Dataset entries
━━━━━━━━━━

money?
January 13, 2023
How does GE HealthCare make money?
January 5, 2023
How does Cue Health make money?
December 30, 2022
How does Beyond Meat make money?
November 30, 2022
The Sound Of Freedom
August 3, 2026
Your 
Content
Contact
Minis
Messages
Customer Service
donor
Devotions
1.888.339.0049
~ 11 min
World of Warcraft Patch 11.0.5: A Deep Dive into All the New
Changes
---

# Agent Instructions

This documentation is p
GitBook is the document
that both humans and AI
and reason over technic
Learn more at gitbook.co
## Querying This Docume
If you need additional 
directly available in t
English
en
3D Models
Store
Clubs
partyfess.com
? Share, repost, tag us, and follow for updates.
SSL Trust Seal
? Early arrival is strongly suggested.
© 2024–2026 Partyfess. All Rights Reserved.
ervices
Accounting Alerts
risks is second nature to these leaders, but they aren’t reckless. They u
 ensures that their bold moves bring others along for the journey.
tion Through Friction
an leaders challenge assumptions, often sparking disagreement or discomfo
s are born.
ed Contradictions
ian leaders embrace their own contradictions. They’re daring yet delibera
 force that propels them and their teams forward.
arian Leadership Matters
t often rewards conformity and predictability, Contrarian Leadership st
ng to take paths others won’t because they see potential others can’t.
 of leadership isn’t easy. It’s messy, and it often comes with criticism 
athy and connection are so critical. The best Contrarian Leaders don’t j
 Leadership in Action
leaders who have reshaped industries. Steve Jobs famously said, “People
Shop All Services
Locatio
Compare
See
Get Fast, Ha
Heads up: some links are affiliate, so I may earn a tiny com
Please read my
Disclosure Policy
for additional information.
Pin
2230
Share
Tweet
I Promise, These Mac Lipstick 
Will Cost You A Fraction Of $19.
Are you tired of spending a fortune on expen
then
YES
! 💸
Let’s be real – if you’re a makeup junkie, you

━━━━━━━━━━

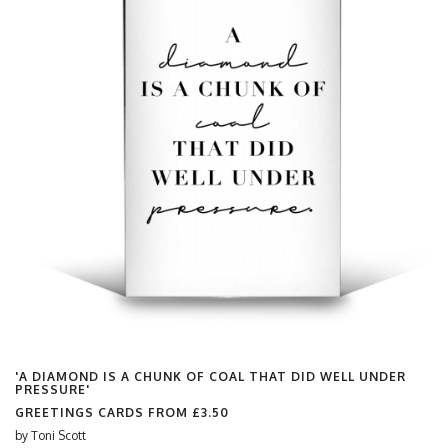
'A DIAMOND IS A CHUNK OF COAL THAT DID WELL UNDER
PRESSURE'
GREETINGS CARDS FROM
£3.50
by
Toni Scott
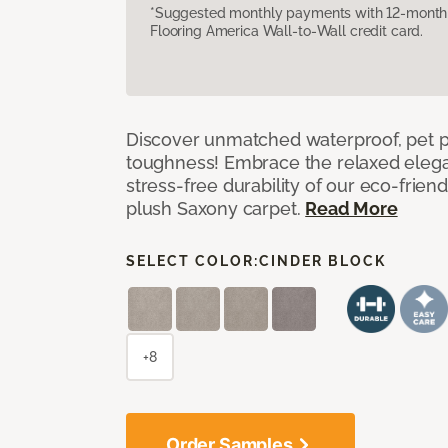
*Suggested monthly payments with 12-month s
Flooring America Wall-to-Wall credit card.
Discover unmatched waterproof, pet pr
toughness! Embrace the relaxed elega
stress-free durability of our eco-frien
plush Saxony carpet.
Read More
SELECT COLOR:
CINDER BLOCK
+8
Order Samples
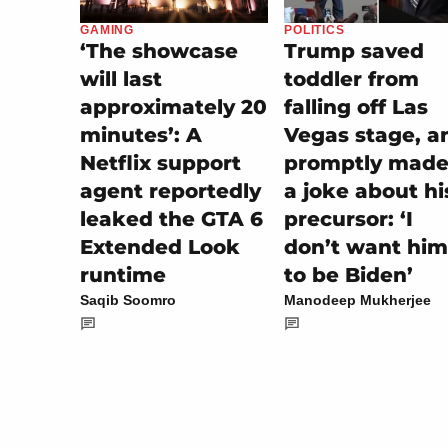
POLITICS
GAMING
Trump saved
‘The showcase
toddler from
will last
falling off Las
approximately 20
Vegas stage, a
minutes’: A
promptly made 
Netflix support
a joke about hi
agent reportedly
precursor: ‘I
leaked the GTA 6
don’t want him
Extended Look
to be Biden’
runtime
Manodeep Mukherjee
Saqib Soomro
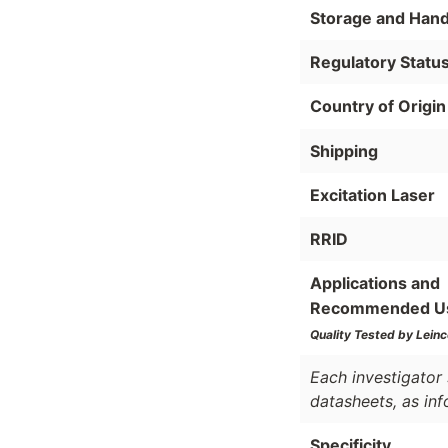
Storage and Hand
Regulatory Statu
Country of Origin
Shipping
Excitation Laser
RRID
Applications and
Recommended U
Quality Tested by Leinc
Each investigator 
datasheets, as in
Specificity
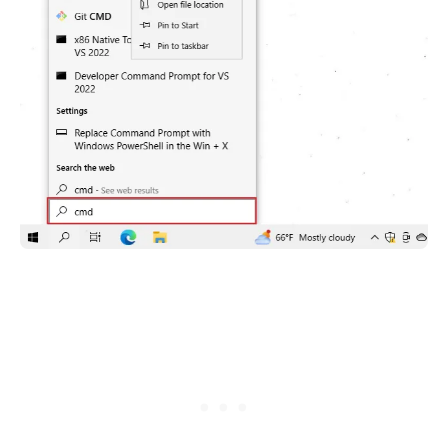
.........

━━━━━━━━━━

*What you have to do:* Across the records, count the lines that contain the word "Contrarian" and give that figure alone.

*Answer area:* 2